On April 26, 2026, the RCEP Secretariat jointly with customs authorities of China, Australia, New Zealand, Japan, and South Korea issued the RCEP Green Packaging Mutual Recognition Implementation Memorandum, launching the unified RCEP-GreenMark certification label. This development directly affects exporters of eco-friendly packaging—especially manufacturers and traders supplying paperboard boxes, biodegradable tapes, and plant-fiber cushioning materials to Australia, New Zealand, Japan, and South Korea.
On April 26, 2026, the RCEP Secretariat and customs administrations of China, Australia, New Zealand, Japan, and South Korea published the RCEP Green Packaging Mutual Recognition Implementation Memorandum. The document formally introduced the RCEP-GreenMark—a unified green packaging certification mark. Products certified under China’s GB/T 37645–2025 standard—including eco-friendly corrugated paper boxes, compostable adhesive tapes, and plant-based cushioning materials—are now eligible for exemption from redundant testing and expedited clearance at ports in Australia, New Zealand, Japan, and South Korea. Average customs clearance time has been reduced to 1.2 working days.
These enterprises are the primary beneficiaries—and first point of compliance—since RCEP-GreenMark eligibility is tied to product-level certification and documentation. Impact manifests in faster border release, lower inspection-related delays, and reduced third-party testing costs in destination markets.
Suppliers supporting certified packaging production may face increased demand for traceable, compliant inputs—particularly those aligned with GB/T 37645–2025’s material composition and degradation requirements. However, no direct certification obligation applies to upstream suppliers unless they co-brand or issue component-level declarations.
Service providers handling final assembly, labeling, or consolidation for export must ensure that RCEP-GreenMark usage complies with the Memorandum’s labeling and record-keeping provisions. Misuse or unverified claims could expose clients to re-inspection or rejection upon arrival.
While not certifying entities themselves, logistics firms handling RCEP-green-labeled shipments must verify presence of valid GB/T 37645–2025 certificates in shipping documentation. Absence may trigger manual review—even if the physical marking is present—delaying the 1.2-day target.
The Memorandum establishes a framework—but detailed operational rules (e.g., certificate format, digital verification channels, dispute resolution) remain pending. Enterprises should monitor announcements from China’s SAC, AQSIQ, and counterpart agencies in Australia (ABF), New Zealand (NZCS), Japan (JCustoms), and South Korea (KCS).
Not all GB/T 37645–2025-certified items automatically qualify: only those explicitly listed in the Memorandum’s Annex I (eco-friendly paper boxes, biodegradable tapes, plant-fiber cushioning materials) are covered.
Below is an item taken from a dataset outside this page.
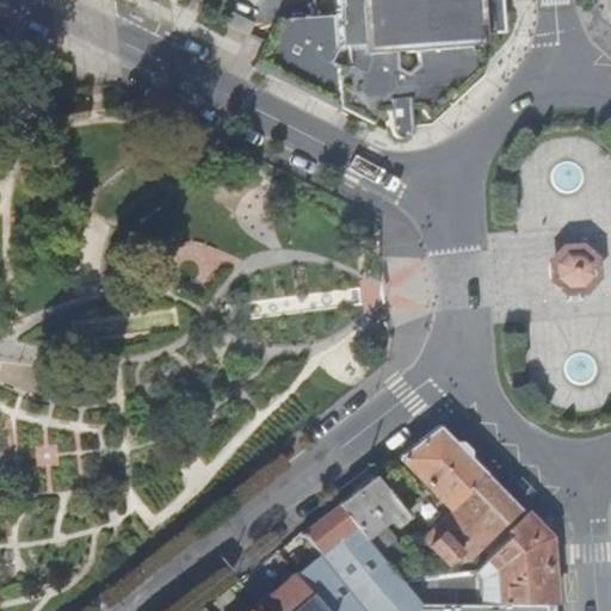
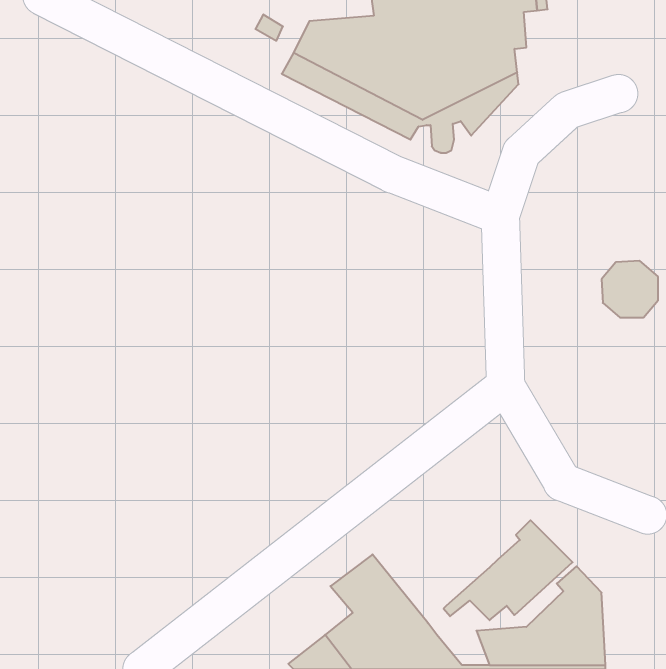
building: [403,426,487,507] -> none
building: [344,475,412,564] -> none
Enterprises should cross-check product categories—not just certification status—before assuming eligibility.
Although the Memorandum entered force on April 26, 2026, full integration into automated customs systems across all four partner countries may take several weeks. Early adopters should confirm with local agents whether RCEP-GreenMark-triggered exemptions are already active at specific ports of entry.
Certificates must accompany each consignment—not just be held centrally. Exporters should revise packing lists, commercial invoices, and e-ATA forms to include RCEP-GreenMark reference numbers and issuing body details. Suppliers providing certified components should be asked to supply traceable batch-level certification evidence where required.
This initiative is best understood as an early-stage interoperability mechanism—not yet a fully harmonized regulatory regime. From industry perspective, the RCEP-GreenMark represents a procedural signal: it confirms political commitment to reduce technical barriers for sustainable packaging, but does not replace national conformity assessment systems. Analysis来看, its near-term value lies less in broad market access expansion and more in predictable, repeatable clearance for a narrowly defined set of high-volume, low-risk packaging items. Observation来看, uptake will likely concentrate among exporters already certified to GB/T 37645–2025 and serving established B2B supply chains—rather than SMEs entering new markets de novo. Current more relevant interpretation is that this is a test case for future mutual recognition schemes covering broader environmental claims (e.g., carbon footprint, recyclability rate), rather than a standalone trade facilitation milestone.

In summary, the RCEP green packaging mutual recognition arrangement marks a targeted step toward administrative convergence—not a sweeping regulatory shift. Its practical significance resides in verified time savings for a defined product subset, contingent on strict adherence to documentation and scope requirements. It is more appropriately viewed as a calibration point for supply chain readiness than a structural market opportunity.
Source: RCEP Secretariat, General Administration of Customs of China, Australian Border Force, New Zealand Customs Service, Japan Customs, Korea Customs Service — Joint Announcement: RCEP Green Packaging Mutual Recognition Implementation Memorandum, issued April 26, 2026.
Note: Operational rollout timelines and digital verification infrastructure status remain subject to ongoing updates by participating customs administrations.